Responsive design: Why nonprofits should build a website that works on all devices

Responsive design: Why nonprofits should build a website that works on all devices

It’s time to refocus on your website on how well it connects with your users in 2014.

Take a look at Google analytics to analyze how most people view your website. My guess is they’re arriving via a mixture of different devices, with a big increase over the past two years of traffic from phones and tablets. When you designed your website were you thinking mainly about computers? Your data will show that you need to update your thinking.

The reality is that websites must be optimized across devices, and that’s a big challenge: if you want to make your head spin, look at this list of different cell phone screens sizes alone.

If your organization has not yet embraced optimizing content across devices, you will not connect with the user in the way they want to connect to you. Navigation, reading, and interaction will not work on a phone or tablet if you have not designed your site for these devices. In order to do this well, you have to rethink content and simplify the structure of your website so it works on a phone, tablet, laptop, and desktop. You must think from a user point of view, and your website navigation and content needs to change accordingly. Your website needs to be flexible—literally.

Understanding the jargon is key

There are many terms in the industry for creating this type of flexible site: mobile marketing, mobile-friendly website, and responsive design—to name a few. To keep things simple, let’s focus on just responsive design.

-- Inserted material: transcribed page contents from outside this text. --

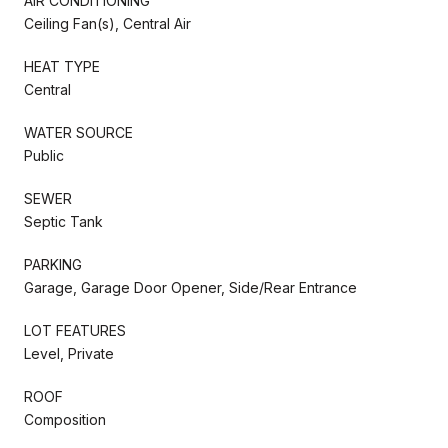
AIR CONDITIONING
Ceiling Fan(s), Central Air
HEAT TYPE
Central
WATER SOURCE
Public
SEWER
Septic Tank
PARKING
Garage, Garage Door Opener, Side/Rear Entrance
LOT FEATURES
Level, Private
ROOF
Composition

When you build a website and the website “responds” so it is best displayed on whatever device the viewer is using, that is responsive design.

This is a different approach to web design than in the past, when you would design and code a website for a computer and then design and code another one for, say, a phone. Because of the explosion of devices on the market, designing separate sites for each one isn’t cost effective or manageable.

The Boston Globe changed there website using responsive design in 2011, which caused a sea change—but it’s not just businesses who see the value here. There are nonprofits leading the way in responsive design that have sites worth exploring, too.

It’s helpful to get the basics on using responsive design for better site display figured out, and you might want to learn more about when should you go to responsive design and spend some time getting convinced that this is not just a trend, but a brave new way. Once you’re there, here are some examples of award-winning responsive design websites that will inspire you.

For the more technical types, Chris Butler from Newfangled has some great writing on the subject. Chris spoke recently at the UCDS Design Summit and has posted his two-part presentation online. In the first part, he focuses on the high-level strategic considerations, and in the second he really gets into the nitty-gritty of programming and thinking about design.

It is no longer a question of if you will have a responsive website, but when. In communication our focus should always be on providing the best user experience, and having a responsive website ensures the best user experiences no matter the device.

Thinking in this way makes everything more simple and clear. In this message-saturated world, responsive design is a step in the right direction: powerful communication that always connects.